Use ~m to interpolate variables:

iex> import MDEx.Sigil
iex> lang = :elixir
iex> ~m|`lang = #{inspect(lang)}`|
%MDEx.Document{nodes: [%MDEx.Paragraph{nodes: [%MDEx.Code{num_backticks: 1, literal: "lang = :elixir"}]}]}

See more info at https://hexdocs.pm/mdex/MDEx.Sigil.html

Safety

For security reasons, every piece of raw HTML is omitted from the output by default:

iex> MDEx.to_html!("<h1>Hello</h1>")
<!-- raw HTML omitted -->
"

That's not very useful for most cases, but you can render raw HTML and escape it instead:

iex> MDEx.to_html!("<h1>Hello</h1>", render: [escape: true])
"<h1>Hello</h1>"

If the input is provided by external sources, it might be a good idea to sanitize it instead for extra security:

iex> MDEx.to_html!("<a href=https://elixir-lang.org/>Elixir</a>", render: [unsafe_: true], features: [sanitize: true])
"<p><a href=\"https://elixir-lang.org/\" rel=\"noopener noreferrer\">Elixir</a></p>"

Note that you must pass the unsafe_: true option to first generate the raw HTML in order to sanitize it.

All sanitization rules are defined in the ammonia docs. For example, the link in the example below was marked as noopener noreferrer to prevent attacks.
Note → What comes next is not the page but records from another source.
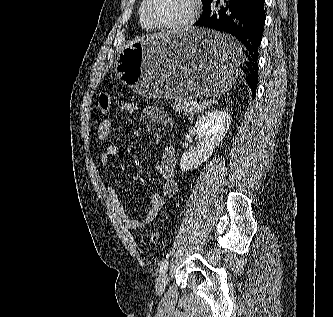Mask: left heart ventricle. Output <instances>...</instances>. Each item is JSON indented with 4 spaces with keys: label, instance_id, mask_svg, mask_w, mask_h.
Instances as JSON below:
<instances>
[{
    "label": "left heart ventricle",
    "instance_id": "left-heart-ventricle-1",
    "mask_svg": "<svg viewBox=\"0 0 333 317\" xmlns=\"http://www.w3.org/2000/svg\"><path fill=\"white\" fill-rule=\"evenodd\" d=\"M189 12V0H151L149 4L151 17L160 23H179L188 16Z\"/></svg>",
    "mask_w": 333,
    "mask_h": 317
}]
</instances>
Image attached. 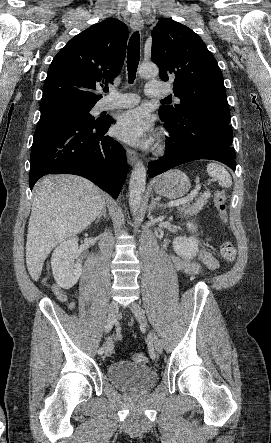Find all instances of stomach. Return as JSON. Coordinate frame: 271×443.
I'll list each match as a JSON object with an SVG mask.
<instances>
[{
    "instance_id": "1",
    "label": "stomach",
    "mask_w": 271,
    "mask_h": 443,
    "mask_svg": "<svg viewBox=\"0 0 271 443\" xmlns=\"http://www.w3.org/2000/svg\"><path fill=\"white\" fill-rule=\"evenodd\" d=\"M153 188L159 196L175 200V198H182L190 190V180L184 172L170 170V172L156 178Z\"/></svg>"
}]
</instances>
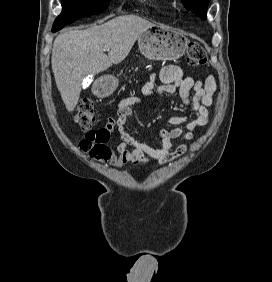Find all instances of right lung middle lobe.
<instances>
[{"label":"right lung middle lobe","instance_id":"1","mask_svg":"<svg viewBox=\"0 0 272 282\" xmlns=\"http://www.w3.org/2000/svg\"><path fill=\"white\" fill-rule=\"evenodd\" d=\"M110 0H62V12L54 21L53 27L70 24L79 18L100 13Z\"/></svg>","mask_w":272,"mask_h":282}]
</instances>
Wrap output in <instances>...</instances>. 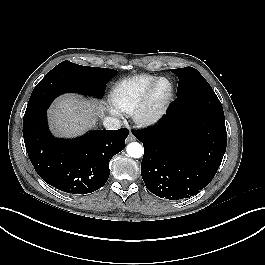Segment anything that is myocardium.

If those rules are too strict and you really trust the input, or you really need to render raw HTML, then you can just render it directly without escaping nor sanitizing:

iex> MDEx.to_html!("<script>alert(&#39;hello&#39;)</script>", render: [unsafe_: true])
"<script>alert(&#39;hello&#39;)</script>"

Parsing

Converts Markdown to an AST data structure that can be inspected and manipulated to change the content of the document programmatically.

The data structure format is inspired on Floki (with :attributes_as_maps = true) so we can keep similar APIs and keep the same mental model when working with these documents, either Markdown or HTML, where each node is represented as a struct holding the node name as the struct name and its attributes and children, for eg:

%MDEx.Heading{
  level: 1
  nodes: [...],
}

The parent node that represents the root of the document is the MDEx.Document struct, where you can find more more information about the AST and what operations are available.
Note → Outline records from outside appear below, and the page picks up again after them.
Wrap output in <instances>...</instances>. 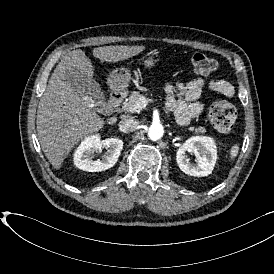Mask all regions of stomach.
<instances>
[{
  "instance_id": "0dacf381",
  "label": "stomach",
  "mask_w": 274,
  "mask_h": 274,
  "mask_svg": "<svg viewBox=\"0 0 274 274\" xmlns=\"http://www.w3.org/2000/svg\"><path fill=\"white\" fill-rule=\"evenodd\" d=\"M159 58L156 54H147L141 59L142 67L145 70H152L158 64ZM131 81L130 73L116 69L112 71L107 78V86L112 92L123 94L127 91Z\"/></svg>"
}]
</instances>
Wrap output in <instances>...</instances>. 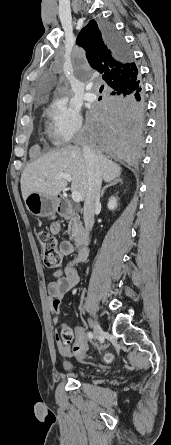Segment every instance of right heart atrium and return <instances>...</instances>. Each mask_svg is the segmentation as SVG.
<instances>
[{
  "instance_id": "obj_1",
  "label": "right heart atrium",
  "mask_w": 171,
  "mask_h": 445,
  "mask_svg": "<svg viewBox=\"0 0 171 445\" xmlns=\"http://www.w3.org/2000/svg\"><path fill=\"white\" fill-rule=\"evenodd\" d=\"M51 134L58 144L70 143L82 129L79 111L66 102H58L50 109Z\"/></svg>"
}]
</instances>
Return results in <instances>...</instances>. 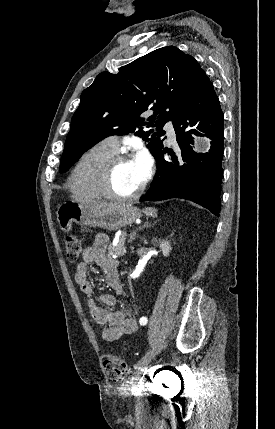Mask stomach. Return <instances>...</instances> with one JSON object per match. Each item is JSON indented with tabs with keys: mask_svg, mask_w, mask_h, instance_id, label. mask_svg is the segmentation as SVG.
Here are the masks:
<instances>
[{
	"mask_svg": "<svg viewBox=\"0 0 275 429\" xmlns=\"http://www.w3.org/2000/svg\"><path fill=\"white\" fill-rule=\"evenodd\" d=\"M56 214L59 227L65 233L72 229V223L114 231L131 225L141 216L140 211L131 205L115 204L102 209H91L76 201L64 202L58 207Z\"/></svg>",
	"mask_w": 275,
	"mask_h": 429,
	"instance_id": "obj_1",
	"label": "stomach"
}]
</instances>
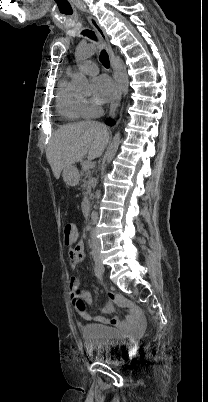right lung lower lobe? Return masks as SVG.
Wrapping results in <instances>:
<instances>
[{
  "label": "right lung lower lobe",
  "mask_w": 208,
  "mask_h": 402,
  "mask_svg": "<svg viewBox=\"0 0 208 402\" xmlns=\"http://www.w3.org/2000/svg\"><path fill=\"white\" fill-rule=\"evenodd\" d=\"M105 123H106L107 125H110V126H112V125L114 124L113 120H111V119L106 120Z\"/></svg>",
  "instance_id": "1"
}]
</instances>
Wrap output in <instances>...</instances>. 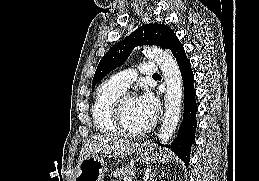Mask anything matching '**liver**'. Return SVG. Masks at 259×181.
Wrapping results in <instances>:
<instances>
[{
	"instance_id": "liver-1",
	"label": "liver",
	"mask_w": 259,
	"mask_h": 181,
	"mask_svg": "<svg viewBox=\"0 0 259 181\" xmlns=\"http://www.w3.org/2000/svg\"><path fill=\"white\" fill-rule=\"evenodd\" d=\"M138 146V143L130 142L112 134L97 135L83 146L78 165L88 156L96 155L97 153L127 156L135 152Z\"/></svg>"
}]
</instances>
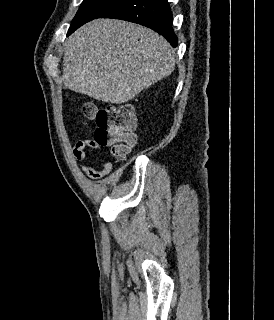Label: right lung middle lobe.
Listing matches in <instances>:
<instances>
[{
	"mask_svg": "<svg viewBox=\"0 0 274 320\" xmlns=\"http://www.w3.org/2000/svg\"><path fill=\"white\" fill-rule=\"evenodd\" d=\"M120 1L121 0H84L72 20L67 36L83 24L97 18Z\"/></svg>",
	"mask_w": 274,
	"mask_h": 320,
	"instance_id": "right-lung-middle-lobe-1",
	"label": "right lung middle lobe"
}]
</instances>
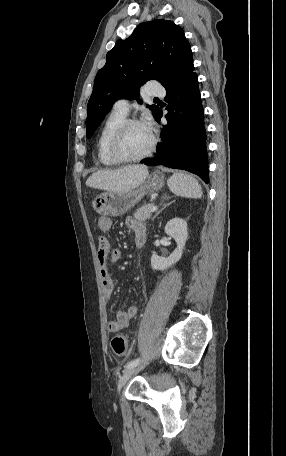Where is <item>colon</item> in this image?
<instances>
[{
	"label": "colon",
	"mask_w": 286,
	"mask_h": 456,
	"mask_svg": "<svg viewBox=\"0 0 286 456\" xmlns=\"http://www.w3.org/2000/svg\"><path fill=\"white\" fill-rule=\"evenodd\" d=\"M111 347L117 356H123L128 349L127 339L125 336L119 335L112 339Z\"/></svg>",
	"instance_id": "5ec220e1"
}]
</instances>
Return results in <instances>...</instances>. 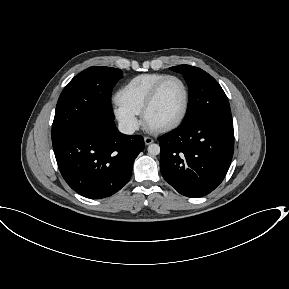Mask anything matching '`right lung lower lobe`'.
Listing matches in <instances>:
<instances>
[{
    "instance_id": "98d812e1",
    "label": "right lung lower lobe",
    "mask_w": 289,
    "mask_h": 289,
    "mask_svg": "<svg viewBox=\"0 0 289 289\" xmlns=\"http://www.w3.org/2000/svg\"><path fill=\"white\" fill-rule=\"evenodd\" d=\"M143 148L141 136L120 133L114 122L87 124L53 143L64 180L77 193L93 199L109 197L128 183Z\"/></svg>"
}]
</instances>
The complete list of nodes is listed in the documentation, section Document Nodes.

Formatting

Formatting is the process of converting from one format to another, for example from AST or Markdown to HTML. Formatting to XML and to Markdown is also supported.
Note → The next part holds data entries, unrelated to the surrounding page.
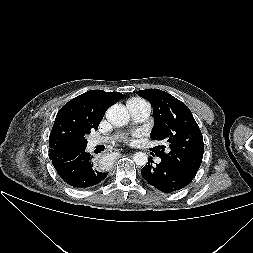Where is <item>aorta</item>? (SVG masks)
Returning a JSON list of instances; mask_svg holds the SVG:
<instances>
[{
    "mask_svg": "<svg viewBox=\"0 0 253 253\" xmlns=\"http://www.w3.org/2000/svg\"><path fill=\"white\" fill-rule=\"evenodd\" d=\"M106 118L112 125L120 127L128 123L129 114L124 105L115 104L107 110ZM133 160L136 165L144 166L148 161V156L143 152H137L134 154Z\"/></svg>",
    "mask_w": 253,
    "mask_h": 253,
    "instance_id": "762f6f07",
    "label": "aorta"
}]
</instances>
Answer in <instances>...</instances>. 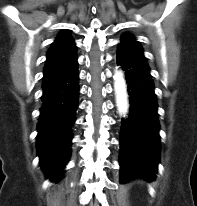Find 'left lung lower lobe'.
<instances>
[{"label": "left lung lower lobe", "mask_w": 197, "mask_h": 206, "mask_svg": "<svg viewBox=\"0 0 197 206\" xmlns=\"http://www.w3.org/2000/svg\"><path fill=\"white\" fill-rule=\"evenodd\" d=\"M117 64L125 72L130 96V114L121 122V182L134 177L150 181L155 178L160 152L157 101L150 69L120 45Z\"/></svg>", "instance_id": "obj_1"}]
</instances>
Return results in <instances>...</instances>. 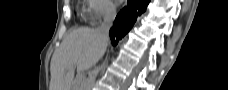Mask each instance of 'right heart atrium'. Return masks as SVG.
I'll return each mask as SVG.
<instances>
[{
	"label": "right heart atrium",
	"mask_w": 228,
	"mask_h": 90,
	"mask_svg": "<svg viewBox=\"0 0 228 90\" xmlns=\"http://www.w3.org/2000/svg\"><path fill=\"white\" fill-rule=\"evenodd\" d=\"M89 15L93 22L109 18L115 13V6L110 0H88Z\"/></svg>",
	"instance_id": "1"
}]
</instances>
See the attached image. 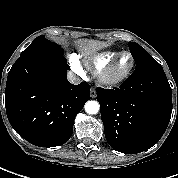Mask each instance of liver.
Listing matches in <instances>:
<instances>
[{"label": "liver", "mask_w": 178, "mask_h": 178, "mask_svg": "<svg viewBox=\"0 0 178 178\" xmlns=\"http://www.w3.org/2000/svg\"><path fill=\"white\" fill-rule=\"evenodd\" d=\"M77 45L82 51L86 53H94L103 47L104 43L96 40H79Z\"/></svg>", "instance_id": "liver-1"}]
</instances>
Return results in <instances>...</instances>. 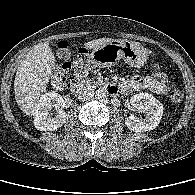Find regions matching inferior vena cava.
I'll return each instance as SVG.
<instances>
[{
	"instance_id": "obj_1",
	"label": "inferior vena cava",
	"mask_w": 195,
	"mask_h": 195,
	"mask_svg": "<svg viewBox=\"0 0 195 195\" xmlns=\"http://www.w3.org/2000/svg\"><path fill=\"white\" fill-rule=\"evenodd\" d=\"M94 94L92 91L87 90V89H83L81 91H79L78 93V99L80 101H87V100H91L93 98Z\"/></svg>"
}]
</instances>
You can use MDEx.parse_document/2 to generate an AST or any of the to_* functions to convert to Markdown (CommonMark), HTML, or XML.

Options

Use options to change the behavior and the generated output.

All the comrak Options are available as keyword lists, and an additional :features option to extend it further.

The full documentation and list of all options with description and examples can be found on the links below:

Features Options

See some examples below on how to use the provided options:

GitHub Flavored Markdown with emojis

MDEx.to_html!(~S"""
# GitHub Flavored Markdown :rocket:

- [x] Task A
- [x] Task B
- [ ] Task C

| Feature | Status |
| ------- | ------ |
| Fast | :white_check_mark: |
| GFM  | :white_check_mark: |

Check out the spec at https://github.github.com/gfm/
""",
extension: [
  strikethrough: true,
  tagfilter: true,
  table: true,
  autolink: true,
  tasklist: true,
  footnotes: true,
  shortcodes: true,
],
parse: [
  smart: true,
  relaxed_tasklist_matching: true,
  relaxed_autolinks: true
],
render: [
  github_pre_lang: true,
  unsafe_: true,
],
features: [
  sanitize: true
]) |> IO.puts()
"""
<p>GitHub Flavored Markdown 🚀</p>
<ul>
  <li><input type="checkbox" checked="" disabled="" /> Task A</li>
  <li><input type="checkbox" checked="" disabled="" /> Task B</li>
  <li><input type="checkbox" disabled="" /> Task C</li>
</ul>
<table>
  <thead>
    <tr>
      <th>Feature</th>
      <th>Status</th>
    </tr>
  </thead>
  <tbody>
    <tr>
      <td>Fast</td>
      <td>✅</td>
    </tr>
    <tr>
      <td>GFM</td>
      <td>✅</td>
    </tr>
  </tbody>
</table>
<p>Check out the spec at <a href="https://github.github.com/gfm/">https://github.github.com/gfm/</a></p>
"""

Code Syntax Highlighting

MDEx.to_html!(~S"""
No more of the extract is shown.